Republicans showed some suburban strength in 2020. They won the Twenty-Seventh Congressional District in Florida, stretching southward from Miami Beach and Miami International Airport. They won the Twenty-Fourth in Texas, which extends atop Dallas from Plano to Fort Worth. They could do better still as a modern party of center-right, business-savvy, fiscally conservative, culturally modern voters, sheared away from the crooks and kooks of the Trump years.
It may take time for Republicans to acknowledge to themselves the truth about the Trump years. But they can act on that truth even if they do not acknowledge it. They can begin by putting an end to Trump’s postelection tantrum and accepting without further weasel talk the reality of Joe Biden’s victory and his presidency. Then they can quit the gerrymandering business and recommit themselves to equal voting rights—competing to win over voters rather than disenfranchising them. Their goal should be creating a modern party of the center-right, redeemed from the squalor of the Trump era, unafraid of elections equally and fairly open to every adult citizen.

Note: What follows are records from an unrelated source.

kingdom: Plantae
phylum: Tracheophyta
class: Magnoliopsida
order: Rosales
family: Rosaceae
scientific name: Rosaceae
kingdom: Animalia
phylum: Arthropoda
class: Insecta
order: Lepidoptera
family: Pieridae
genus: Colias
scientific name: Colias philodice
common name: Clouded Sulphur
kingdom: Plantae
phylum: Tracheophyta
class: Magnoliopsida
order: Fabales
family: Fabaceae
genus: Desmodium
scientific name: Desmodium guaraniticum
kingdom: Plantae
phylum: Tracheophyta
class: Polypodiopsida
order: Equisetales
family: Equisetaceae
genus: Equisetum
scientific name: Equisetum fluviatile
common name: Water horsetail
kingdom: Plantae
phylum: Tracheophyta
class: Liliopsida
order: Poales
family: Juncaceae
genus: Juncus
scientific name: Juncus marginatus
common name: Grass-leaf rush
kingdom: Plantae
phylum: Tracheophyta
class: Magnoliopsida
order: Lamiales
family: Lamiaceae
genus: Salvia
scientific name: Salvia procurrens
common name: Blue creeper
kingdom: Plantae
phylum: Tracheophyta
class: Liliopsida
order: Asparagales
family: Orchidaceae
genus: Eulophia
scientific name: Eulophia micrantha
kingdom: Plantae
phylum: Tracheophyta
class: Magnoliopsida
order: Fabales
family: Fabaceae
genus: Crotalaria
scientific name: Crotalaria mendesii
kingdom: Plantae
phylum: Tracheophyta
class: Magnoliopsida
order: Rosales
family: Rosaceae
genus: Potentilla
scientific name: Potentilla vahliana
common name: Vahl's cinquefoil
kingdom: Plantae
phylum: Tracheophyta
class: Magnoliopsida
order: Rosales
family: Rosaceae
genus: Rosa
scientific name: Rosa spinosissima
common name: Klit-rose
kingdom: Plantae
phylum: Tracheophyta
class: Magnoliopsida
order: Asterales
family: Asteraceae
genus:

Otherwise, America is heading back to the politics of the Jim Crow era, with privileged minorities manipulating antidemocratic state rules to thwart democracy at the national level. This was wrong then, and it’s wrong now.
The former Canadian ambassador to the U.S., Allan Gotlieb, used to say of American politics: “It’s never over until it’s over. And when it’s over, it’s still not over.” Democrats recovered from being on the wrong side of the Civil War. Republicans survived being on the wrong side of the Great Depression’s recovery. Trump’s party can recover from Trump. But first, it must make up its mind that it wants to try, and try by means worthy of a democratic society.